* [DIRECTIVE] Please turn every line of text in the data below into a JSON list of strings, one string per line, with blank lines dropped and the pictures left out.

····················

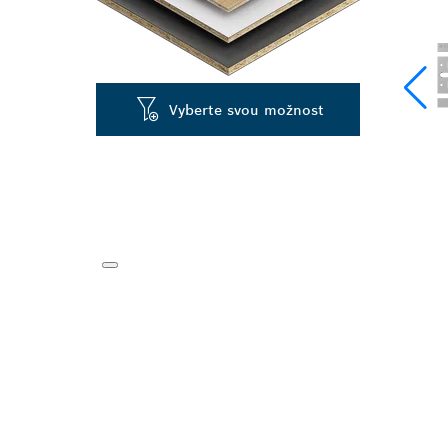
Vyberte svou možnost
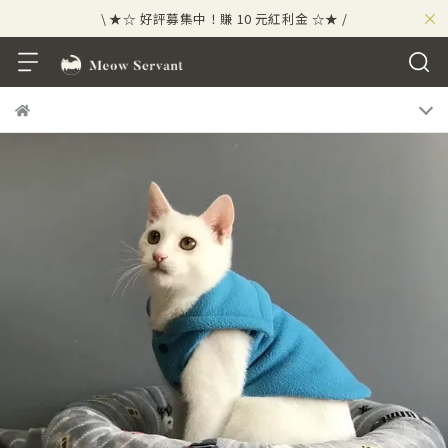
×
\ ★☆ 好評募集中！賺 10 元紅利金 ☆★ /
⟡⣠𝘄𝗲𝗹𝗰𝗼𝗺𝗲 ⁘ 新會員贈 50 元紅利金
⟡ 🪙
\ ★☆ 好評募集中！賺 10 元紅利金 ☆★ /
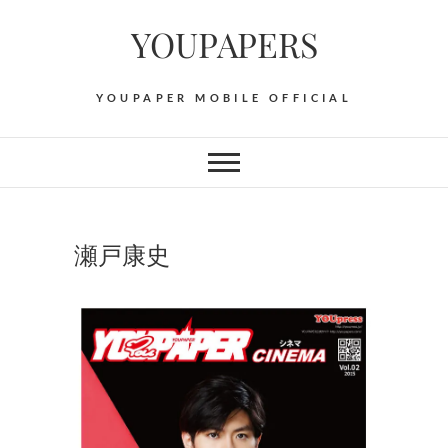
Skip
YOUPAPERS
to
content
YOUPAPER MOBILE OFFICIAL
瀬戸康史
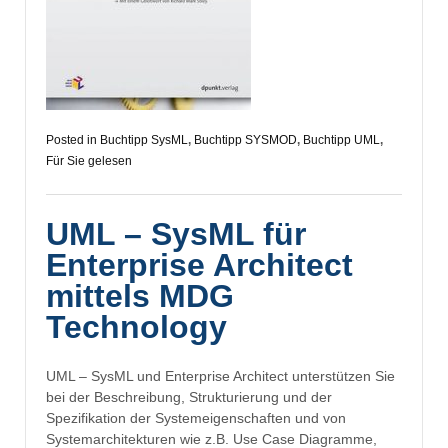
Posted in
Buchtipp SysML
,
Buchtipp SYSMOD
,
Buchtipp UML
,
Für Sie gelesen
UML – SysML für
Enterprise Architect
mittels MDG
Technology
UML – SysML und Enterprise Architect unterstützen Sie
bei der Beschreibung, Strukturierung und der
Spezifikation der Systemeigenschaften und von
Systemarchitekturen wie z.B. Use Case Diagramme,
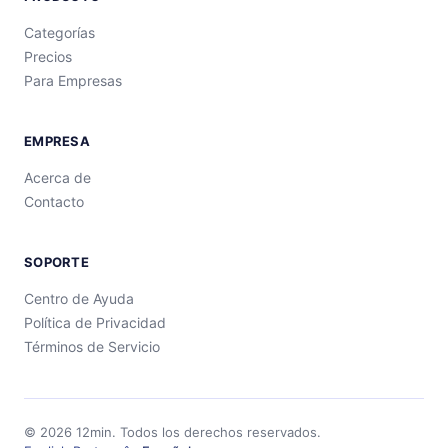
Categorías
Precios
Para Empresas
EMPRESA
Acerca de
Contacto
SOPORTE
Centro de Ayuda
Política de Privacidad
Términos de Servicio
©
2026
12min.
Todos los derechos reservados.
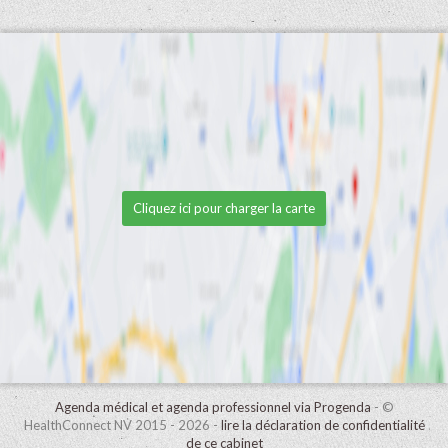
Cliquez ici pour charger la carte
Agenda médical et agenda professionnel via Progenda
- ©
HealthConnect NV 2015 - 2026 -
lire la déclaration de confidentialité
de ce cabinet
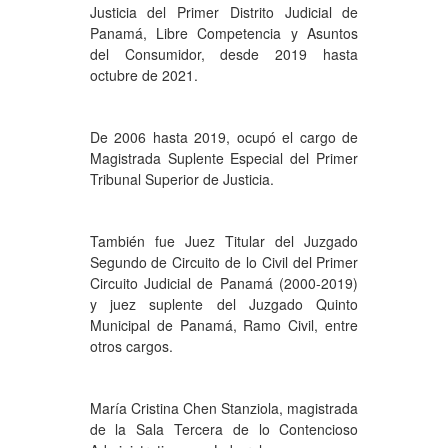
Justicia del Primer Distrito Judicial de
Panamá, Libre Competencia y Asuntos
del Consumidor, desde 2019 hasta
octubre de 2021.
De 2006 hasta 2019, ocupó el cargo de
Magistrada Suplente Especial del Primer
Tribunal Superior de Justicia.
También fue Juez Titular del Juzgado
Segundo de Circuito de lo Civil del Primer
Circuito Judicial de Panamá (2000-2019)
y juez suplente del Juzgado Quinto
Municipal de Panamá, Ramo Civil, entre
otros cargos.
María Cristina Chen Stanziola, magistrada
de la Sala Tercera de lo Contencioso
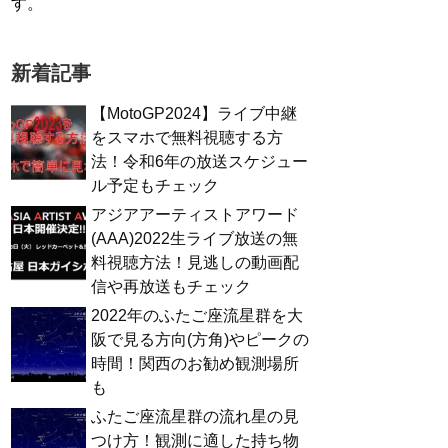
す。
新着記事
【MotoGP2024】ライブ中継
をスマホで無料視聴する方
法！令和6年の放送スケジュー
ル予定もチェック
アジアアーティストアワード
(AAA)2022生ライブ放送の無
料視聴方法！見逃しの動画配
信や再放送もチェック
2022年のふたご座流星群を大
阪で見る方向(方角)やピークの
時間！関西のお勧め観測場所
も
ふたご座流星群の流れ星の見
つけ方！観測に適した持ち物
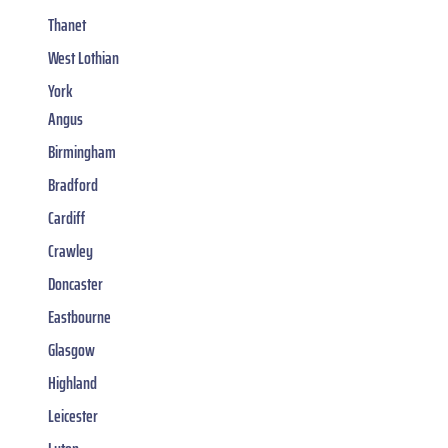
Thanet
West Lothian
York
Angus
Birmingham
Bradford
Cardiff
Crawley
Doncaster
Eastbourne
Glasgow
Highland
Leicester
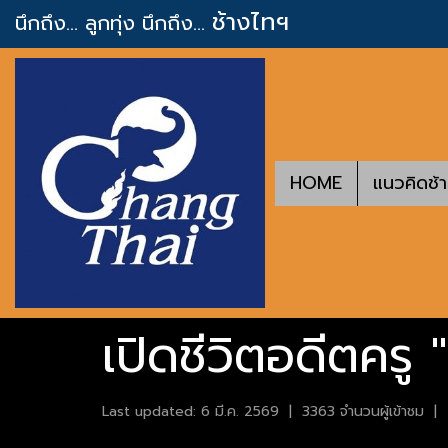
ช้างไทฯ
นึกถึง... ลูกทุ่ง
นึกถึง...
HOME
แนวคิดช้
เปิดชีวิตอดีตครู 
Last updated: 6 มี.ค. 2569
|
3363 จำนวนผู้เข้าชม
|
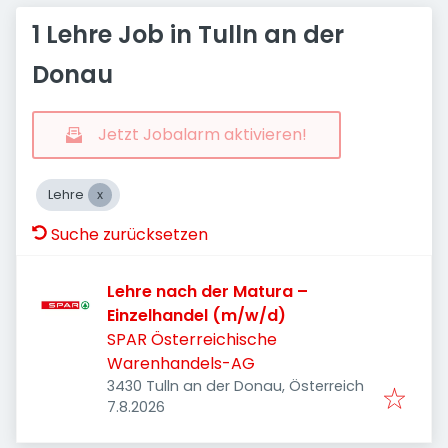
1 Lehre Job in Tulln an der
Donau
Jetzt Jobalarm aktivieren!
Lehre
Suche zurücksetzen
Lehre nach der Matura –
Einzelhandel (m/w/d)
SPAR Österreichische
Warenhandels-AG
3430 Tulln an der Donau, Österreich
Veröffentlicht
:
7.8.2026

····················

* [OUTPUT OF THE TASK]
[
  "Vyberte svou možnost",
  "×",
  "\\ ★☆ 好評募集中！賺 10 元紅利金 ☆★ /",
  "⟡⣠𝘄𝗲𝗹𝗰𝗼𝗺𝗲 ⁘ 新會員贈 50 元紅利金",
  "⟡ 🪙",
  "\\ ★☆ 好評募集中！賺 10 元紅利金 ☆★ /",
  "Skip",
  "YOUPAPERS",
  "to",
  "content",
  "YOUPAPER MOBILE OFFICIAL",
  "瀬戸康史",
  "Posted in",
  "Buchtipp SysML",
  ",",
  "Buchtipp SYSMOD",
  ",",
  "Buchtipp UML",
  ",",
  "Für Sie gelesen",
  "UML – SysML für",
  "Enterprise Architect",
  "mittels MDG",
  "Technology",
  "UML – SysML und Enterprise Architect unterstützen Sie",
  "bei der Beschreibung, Strukturierung und der",
  "Spezifikation der Systemeigenschaften und von",
  "Systemarchitekturen wie z.B. Use Case Diagramme,",
  "Categorías",
  "Precios",
  "Para Empresas",
  "EMPRESA",
  "Acerca de",
  "Contacto",
  "SOPORTE",
  "Centro de Ayuda",
  "Política de Privacidad",
  "Términos de Servicio",
  "©",
  "2026",
  "12min.",
  "Todos los derechos reservados.",
  "Cliquez ici pour charger la carte",
  "Agenda médical et agenda professionnel via Progenda",
  "- ©",
  "HealthConnect NV 2015 - 2026 -",
  "lire la déclaration de confidentialité",
  "de ce cabinet",
  "Justicia del Primer Distrito Judicial de",
  "Panamá, Libre Competencia y Asuntos",
  "del Consumidor, desde 2019 hasta",
  "octubre de 2021.",
  "De 2006 hasta 2019, ocupó el cargo de",
  "Magistrada Suplente Especial del Primer",
  "Tribunal Superior de Justicia.",
  "También fue Juez Titular del Juzgado",
  "Segundo de Circuito de lo Civil del Primer",
  "Circuito Judicial de Panamá (2000-2019)",
  "y juez suplente del Juzgado Quinto",
  "Municipal de Panamá, Ramo Civil, entre",
  "otros cargos.",
  "María Cristina Chen Stanziola, magistrada",
  "de la Sala Tercera de lo Contencioso",
  "す。",
  "新着記事",
  "【MotoGP2024】ライブ中継",
  "をスマホで無料視聴する方",
  "法！令和6年の放送スケジュー",
  "ル予定もチェック",
  "アジアアーティストアワード",
  "(AAA)2022生ライブ放送の無",
  "料視聴方法！見逃しの動画配",
  "信や再放送もチェック",
  "2022年のふたご座流星群を大",
  "阪で見る方向(方角)やピークの",
  "時間！関西のお勧め観測場所",
  "も",
  "ふたご座流星群の流れ星の見",
  "つけ方！観測に適した持ち物",
  "Thanet",
  "West Lothian",
  "York",
  "Angus",
  "Birmingham",
  "Bradford",
  "Cardiff",
  "Crawley",
  "Doncaster",
  "Eastbourne",
  "Glasgow",
  "Highland",
  "Leicester",
  "ช้างไทฯ",
  "นึกถึง... ลูกทุ่ง",
  "นึกถึง...",
  "HOME",
  "แนวคิดช้",
  "เปิดชีวิตอดีตครู ",
  "Last updated: 6 มี.ค. 2569",
  "|",
  "3363 จำนวนผู้เข้าชม",
  "|",
  "1 Lehre Job in Tulln an der",
  "Donau",
  "Jetzt Jobalarm aktivieren!",
  "Lehre",
  "Suche zurücksetzen",
  "Lehre nach der Matura –",
  "Einzelhandel (m/w/d)",
  "SPAR Österreichische",
  "Warenhandels-AG",
  "3430 Tulln an der Donau, Österreich",
  "Veröffentlicht",
  ":",
  "7.8.2026"
]